What is asked:
1/ What range does the electron gun patent text give for the spacing between the photocathode and the anode?
2/ Continue the electron gun patent text after its last claim.

Text block:
● ● ● ● ●

US 4703228 A
An electron gun for emitting a modulated electron beam. The gun includes an evacuated envelope having an output end with a photocathode positioned in the envelope and responsive to light to emit electrons. An anode is positioned between the photocathode and the output end for accelerating the electrons emitted by the photocathode. The gun further includes a source of potential interconnecting the anode and the photocathode for maintaining the anode electrostatically positive relative to the photocathode. A first laser provides a first laser beam at a first frequency illuminating the photocathode, and a second laser provides a second laser beam at a second frequency illuminating the photocathode at the same time. The first frequency differs from the second frequency by a beat frequency, whereby the photocathode provides the electron beam with the electrons spacially bunched in accordance with the beat frequency. A method of providing a modulated electron beam is also disclosed.
1. An electron gun for emitting a modulated high power electron beam comprising:
an evacuated envelope having an output end;
a photocathode disposed in said envelope for emitting electrons in response to the exposure to light;
an anode positioned between said photocathode and said output end for accelerating electrons emitted by said photocathode;
potential means interconnected between said anode and said photocathode for maintaining said anode electrostatically positive relative to said photocathode;
a first laser providing a first laser beam at a first frequency illuminating said photocathode, and
a second laser providing a second laser beam at a second frequency illuminating said photocathode at the same time, said first frequency differing from said second frequency by a beat frequency, whereby said photocathode provides said electron beam of electrons in which the electrons are spatially bunched in accordance with said beat frequency,
said anode being annular and having a central aperture for passing said electron beam, said anode including an electrically conductive mesh screen positioned over said aperture,
said beat frequency being between 50 MHz and 100 GHz, the spacing between said photocathode and said anode being between 0.5 cm and 2 cm, and said potential means providing a potential difference between said photocathode and said anode of between 50 kV and 100 kV.
2. An electron gun as set forth in claim 1 wherein said anode and said potential means constitute, in part, a first accelerator, said electron gun further comprising a second accelerator disposed between said anode and said output for further accelerating the electrons in said beam.
3. An electron gun as set forth in claim 1 wherein the power density of said first laser beam incident on said photocathode is substantially equal to the power density of said second laser beam incident on said photocathode whereby said electron beam is substantially one hundred percent modulated at said beat frequency.
4. An electron gun as set forth in claim 1 wherein said photocathode is semitransparent and has a light-receiving side and a photoemissive side facing said anode.
5. An electron gun as set forth in claim 4 further comprising a dichroic mirror having the property that it passes light at said first frequency and reflects light at said frequency.
6. An electron gun as set forth in claim 5 wherein said first and second lasers are arranged to provide beams intersecting at a right angle at said mirror, said mirror being arranged at a 45° angle with respect to each beam whereby said beams are caused to become coincidental.

● ● ● ● ●

Listing:
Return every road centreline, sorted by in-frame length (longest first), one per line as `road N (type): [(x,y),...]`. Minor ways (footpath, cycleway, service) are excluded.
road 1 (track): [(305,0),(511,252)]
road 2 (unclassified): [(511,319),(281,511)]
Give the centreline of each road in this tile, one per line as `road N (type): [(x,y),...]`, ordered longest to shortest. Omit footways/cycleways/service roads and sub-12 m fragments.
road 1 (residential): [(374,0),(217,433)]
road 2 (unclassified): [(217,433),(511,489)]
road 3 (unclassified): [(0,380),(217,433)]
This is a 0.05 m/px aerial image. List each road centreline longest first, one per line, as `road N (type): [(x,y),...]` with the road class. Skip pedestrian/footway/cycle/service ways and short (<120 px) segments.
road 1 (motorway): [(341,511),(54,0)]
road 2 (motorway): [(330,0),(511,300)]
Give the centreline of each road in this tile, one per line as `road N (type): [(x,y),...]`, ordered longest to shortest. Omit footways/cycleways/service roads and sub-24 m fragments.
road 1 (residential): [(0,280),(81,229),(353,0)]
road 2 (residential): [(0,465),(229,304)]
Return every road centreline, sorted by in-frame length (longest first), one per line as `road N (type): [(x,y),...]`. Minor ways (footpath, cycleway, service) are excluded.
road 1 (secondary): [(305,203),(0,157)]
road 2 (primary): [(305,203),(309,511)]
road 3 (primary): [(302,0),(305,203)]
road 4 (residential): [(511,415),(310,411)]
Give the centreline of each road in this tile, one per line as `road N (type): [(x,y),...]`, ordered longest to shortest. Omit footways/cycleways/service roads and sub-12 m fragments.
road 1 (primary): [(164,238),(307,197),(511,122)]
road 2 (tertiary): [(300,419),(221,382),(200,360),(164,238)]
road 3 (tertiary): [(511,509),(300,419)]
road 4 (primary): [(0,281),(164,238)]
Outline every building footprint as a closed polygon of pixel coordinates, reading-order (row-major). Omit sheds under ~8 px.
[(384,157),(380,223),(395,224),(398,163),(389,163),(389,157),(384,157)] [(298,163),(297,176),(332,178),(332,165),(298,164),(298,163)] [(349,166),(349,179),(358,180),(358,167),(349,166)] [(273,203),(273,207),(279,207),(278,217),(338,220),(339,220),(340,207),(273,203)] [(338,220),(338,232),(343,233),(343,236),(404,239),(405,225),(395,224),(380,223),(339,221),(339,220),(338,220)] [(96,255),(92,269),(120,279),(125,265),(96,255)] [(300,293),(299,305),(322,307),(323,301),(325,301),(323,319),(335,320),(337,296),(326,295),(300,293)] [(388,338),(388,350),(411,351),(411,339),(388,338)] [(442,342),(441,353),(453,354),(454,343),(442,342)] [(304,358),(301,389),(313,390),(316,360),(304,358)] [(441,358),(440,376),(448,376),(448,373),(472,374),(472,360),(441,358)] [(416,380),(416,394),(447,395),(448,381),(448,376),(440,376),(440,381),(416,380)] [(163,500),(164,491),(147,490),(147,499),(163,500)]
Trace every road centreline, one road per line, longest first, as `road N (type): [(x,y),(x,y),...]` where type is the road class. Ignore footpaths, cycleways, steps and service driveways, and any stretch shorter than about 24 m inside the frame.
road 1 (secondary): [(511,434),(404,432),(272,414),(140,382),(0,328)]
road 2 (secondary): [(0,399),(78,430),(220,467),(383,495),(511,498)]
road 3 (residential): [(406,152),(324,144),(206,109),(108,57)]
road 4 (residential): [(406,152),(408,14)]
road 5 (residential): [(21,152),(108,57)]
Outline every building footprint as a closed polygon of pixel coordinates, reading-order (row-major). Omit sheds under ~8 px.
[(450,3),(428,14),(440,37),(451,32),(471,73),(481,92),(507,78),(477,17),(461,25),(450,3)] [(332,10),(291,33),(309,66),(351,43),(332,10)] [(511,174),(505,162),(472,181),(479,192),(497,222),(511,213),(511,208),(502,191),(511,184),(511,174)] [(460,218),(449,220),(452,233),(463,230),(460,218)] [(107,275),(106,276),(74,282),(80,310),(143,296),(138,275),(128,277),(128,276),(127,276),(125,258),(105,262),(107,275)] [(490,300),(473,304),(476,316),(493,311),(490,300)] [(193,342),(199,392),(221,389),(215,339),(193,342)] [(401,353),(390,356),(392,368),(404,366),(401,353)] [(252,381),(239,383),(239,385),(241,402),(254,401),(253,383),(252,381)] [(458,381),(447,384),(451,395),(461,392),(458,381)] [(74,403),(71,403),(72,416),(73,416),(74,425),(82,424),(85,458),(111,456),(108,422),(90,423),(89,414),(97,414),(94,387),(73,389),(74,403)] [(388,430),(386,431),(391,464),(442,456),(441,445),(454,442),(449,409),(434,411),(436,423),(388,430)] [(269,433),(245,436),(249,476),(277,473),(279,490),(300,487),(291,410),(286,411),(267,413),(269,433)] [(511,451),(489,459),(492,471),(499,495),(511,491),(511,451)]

● ● ● ● ●

Answers to the problems:
1/ Between 0.5 cm and 2 cm.

2/
7. An electron gun as set forth in claim 1 wherein said first laser and said second laser are continuous wave lasers.
8. An electron gun as set forth in claim 4 wherein said first laser and said second laser are pulsed lasers.
9. An electron gun as set forth in claim 1 wherein said photocathode is mounted on a shaped electrode for focusing said electron beam.
10. An electron gun as set forth in claim 1 wherein said conductive screen covers the inlet side of the aperture in said anode.
This invention relates generally to particle beams and, more specifically, to an electron gun and a method for providing a modulated electron beam.
Electron beams used for radio frequency (RF) power generation are frequently bunched spatially. Examples of devices requiring a spatially bunched electron beam to provide an electomagnetic radiation output because of the relativistic effect of electrons (the negative mass instability of relativistic electrons) are the free electron laser, which provides an optical output, and the gyrotron, which has a microwave output. High frequency RF power sources are of interest to the military for communication and directed energy weapons. Additionally, such a power source is also of interest to the fusion community for electron-cyclotron resonance heating. For example, a high power microwave output could render inoperative local control electronics, such as in a directed missile incorporating a sophisticated guidance system, resulting in loss of the guidance capability. Heretofore, sophisticated electron bunching techniques had to be employed and, in the cases of the free electron laser and gyrotron, components for effecting the bunching of the electrons might be integrated within the already extremely complex traveling wave generation part of the free electron laser or gyrotron.
It is known to heterodyne optical beams. In this technique two collimated optical beams, derived from the same laser source, illuminate a common surface. One beam is the signal beam from the laser and the other beam is frequency shifted relative to the signal beam. One use for optical heterodyning is for optical demodulation. Optical heterodyning can also be used for detection of radiation, Abrams and Gandrud, "Heterodyne Detection of 10.6-μRadiation by Metal-To-Metal Point Contact Diodes", Applied Physics Letters, Vol. 17, No. 4, Aug. 15, 1970.
The generation of a high electron density by thermoemission from irradiating a surface with a laser beam, is also known. For further information concerning the structure and operation of such an electron source, reference may be made to U.S. Pat. No. 4,346,330. An electrical discharge device adapted to switch or attenuate a laser beam is the subject of U.S. Pat. No. 3,912,367. Finally, laser triggering of a high voltage discharge between parallel electrodes is disclosed in U.S. Pat. No. 4,401,920.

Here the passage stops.